Raw data:
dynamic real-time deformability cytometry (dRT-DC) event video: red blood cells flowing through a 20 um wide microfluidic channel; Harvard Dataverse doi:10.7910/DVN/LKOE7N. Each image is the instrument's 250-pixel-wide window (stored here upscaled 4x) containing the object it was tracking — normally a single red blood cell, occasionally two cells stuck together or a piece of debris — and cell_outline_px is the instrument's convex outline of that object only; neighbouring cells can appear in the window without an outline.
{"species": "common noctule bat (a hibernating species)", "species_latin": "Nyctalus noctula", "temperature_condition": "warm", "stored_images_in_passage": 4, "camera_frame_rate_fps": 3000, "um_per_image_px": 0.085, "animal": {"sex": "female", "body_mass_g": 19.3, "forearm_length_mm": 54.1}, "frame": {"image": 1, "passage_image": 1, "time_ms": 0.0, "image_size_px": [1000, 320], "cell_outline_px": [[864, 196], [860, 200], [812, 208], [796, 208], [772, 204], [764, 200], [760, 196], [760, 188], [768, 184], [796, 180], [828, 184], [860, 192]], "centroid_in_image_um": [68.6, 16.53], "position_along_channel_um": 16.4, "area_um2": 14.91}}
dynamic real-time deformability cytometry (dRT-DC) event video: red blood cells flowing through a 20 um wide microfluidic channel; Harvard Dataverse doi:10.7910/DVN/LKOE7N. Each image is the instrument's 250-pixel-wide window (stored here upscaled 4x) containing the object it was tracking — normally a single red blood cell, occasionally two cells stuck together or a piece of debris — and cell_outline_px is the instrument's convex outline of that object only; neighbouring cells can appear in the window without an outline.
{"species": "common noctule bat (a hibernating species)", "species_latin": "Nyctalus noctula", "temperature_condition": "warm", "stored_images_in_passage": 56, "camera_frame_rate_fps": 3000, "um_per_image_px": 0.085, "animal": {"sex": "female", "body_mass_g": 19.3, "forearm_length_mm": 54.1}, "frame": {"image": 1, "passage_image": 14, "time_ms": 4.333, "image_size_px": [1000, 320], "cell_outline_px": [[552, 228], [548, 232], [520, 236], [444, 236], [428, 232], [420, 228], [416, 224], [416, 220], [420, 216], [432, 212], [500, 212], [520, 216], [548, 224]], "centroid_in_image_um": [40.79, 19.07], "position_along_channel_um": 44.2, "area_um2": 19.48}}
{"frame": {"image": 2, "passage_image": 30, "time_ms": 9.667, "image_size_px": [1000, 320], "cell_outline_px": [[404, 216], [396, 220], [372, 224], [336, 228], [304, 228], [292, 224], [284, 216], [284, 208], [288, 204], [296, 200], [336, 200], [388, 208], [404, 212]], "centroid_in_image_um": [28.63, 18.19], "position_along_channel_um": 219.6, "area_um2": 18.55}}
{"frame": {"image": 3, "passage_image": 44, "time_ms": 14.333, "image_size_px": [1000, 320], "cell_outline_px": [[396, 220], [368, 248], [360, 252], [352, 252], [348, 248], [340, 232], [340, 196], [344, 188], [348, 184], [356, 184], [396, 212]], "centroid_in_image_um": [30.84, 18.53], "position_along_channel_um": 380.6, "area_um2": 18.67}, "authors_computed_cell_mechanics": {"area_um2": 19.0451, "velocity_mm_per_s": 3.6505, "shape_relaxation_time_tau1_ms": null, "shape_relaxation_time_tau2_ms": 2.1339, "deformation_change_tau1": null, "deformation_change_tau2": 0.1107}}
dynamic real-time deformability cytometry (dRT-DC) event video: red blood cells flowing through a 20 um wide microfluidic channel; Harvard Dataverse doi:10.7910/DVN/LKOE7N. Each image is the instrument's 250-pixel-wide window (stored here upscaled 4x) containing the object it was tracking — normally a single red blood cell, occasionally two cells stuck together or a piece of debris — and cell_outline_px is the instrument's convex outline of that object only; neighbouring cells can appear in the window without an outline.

What you should do:
Quote every record above exactly.

Answer below:
dynamic real-time deformability cytometry (dRT-DC) event video: red blood cells flowing through a 20 um wide microfluidic channel; Harvard Dataverse doi:10.7910/DVN/LKOE7N. Each image is the instrument's 250-pixel-wide window (stored here upscaled 4x) containing the object it was tracking — normally a single red blood cell, occasionally two cells stuck together or a piece of debris — and cell_outline_px is the instrument's convex outline of that object only; neighbouring cells can appear in the window without an outline.
{"species": "common noctule bat (a hibernating species)", "species_latin": "Nyctalus noctula", "temperature_condition": "warm", "stored_images_in_passage": 4, "camera_frame_rate_fps": 3000, "um_per_image_px": 0.085, "animal": {"sex": "female", "body_mass_g": 19.3, "forearm_length_mm": 54.1}, "frame": {"image": 1, "passage_image": 1, "time_ms": 0.0, "image_size_px": [1000, 320], "cell_outline_px": [[864, 196], [860, 200], [812, 208], [796, 208], [772, 204], [764, 200], [760, 196], [760, 188], [768, 184], [796, 180], [828, 184], [860, 192]], "centroid_in_image_um": [68.6, 16.53], "position_along_channel_um": 16.4, "area_um2": 14.91}}
dynamic real-time deformability cytometry (dRT-DC) event video: red blood cells flowing through a 20 um wide microfluidic channel; Harvard Dataverse doi:10.7910/DVN/LKOE7N. Each image is the instrument's 250-pixel-wide window (stored here upscaled 4x) containing the object it was tracking — normally a single red blood cell, occasionally two cells stuck together or a piece of debris — and cell_outline_px is the instrument's convex outline of that object only; neighbouring cells can appear in the window without an outline.
{"species": "common noctule bat (a hibernating species)", "species_latin": "Nyctalus noctula", "temperature_condition": "warm", "stored_images_in_passage": 56, "camera_frame_rate_fps": 3000, "um_per_image_px": 0.085, "animal": {"sex": "female", "body_mass_g": 19.3, "forearm_length_mm": 54.1}, "frame": {"image": 1, "passage_image": 14, "time_ms": 4.333, "image_size_px": [1000, 320], "cell_outline_px": [[552, 228], [548, 232], [520, 236], [444, 236], [428, 232], [420, 228], [416, 224], [416, 220], [420, 216], [432, 212], [500, 212], [520, 216], [548, 224]], "centroid_in_image_um": [40.79, 19.07], "position_along_channel_um": 44.2, "area_um2": 19.48}}
{"frame": {"image": 2, "passage_image": 30, "time_ms": 9.667, "image_size_px": [1000, 320], "cell_outline_px": [[404, 216], [396, 220], [372, 224], [336, 228], [304, 228], [292, 224], [284, 216], [284, 208], [288, 204], [296, 200], [336, 200], [388, 208], [404, 212]], "centroid_in_image_um": [28.63, 18.19], "position_along_channel_um": 219.6, "area_um2": 18.55}}
{"frame": {"image": 3, "passage_image": 44, "time_ms": 14.333, "image_size_px": [1000, 320], "cell_outline_px": [[396, 220], [368, 248], [360, 252], [352, 252], [348, 248], [340, 232], [340, 196], [344, 188], [348, 184], [356, 184], [396, 212]], "centroid_in_image_um": [30.84, 18.53], "position_along_channel_um": 380.6, "area_um2": 18.67}, "authors_computed_cell_mechanics": {"area_um2": 19.0451, "velocity_mm_per_s": 3.6505, "shape_relaxation_time_tau1_ms": null, "shape_relaxation_time_tau2_ms": 2.1339, "deformation_change_tau1": null, "deformation_change_tau2": 0.1107}}
dynamic real-time deformability cytometry (dRT-DC) event video: red blood cells flowing through a 20 um wide microfluidic channel; Harvard Dataverse doi:10.7910/DVN/LKOE7N. Each image is the instrument's 250-pixel-wide window (stored here upscaled 4x) containing the object it was tracking — normally a single red blood cell, occasionally two cells stuck together or a piece of debris — and cell_outline_px is the instrument's convex outline of that object only; neighbouring cells can appear in the window without an outline.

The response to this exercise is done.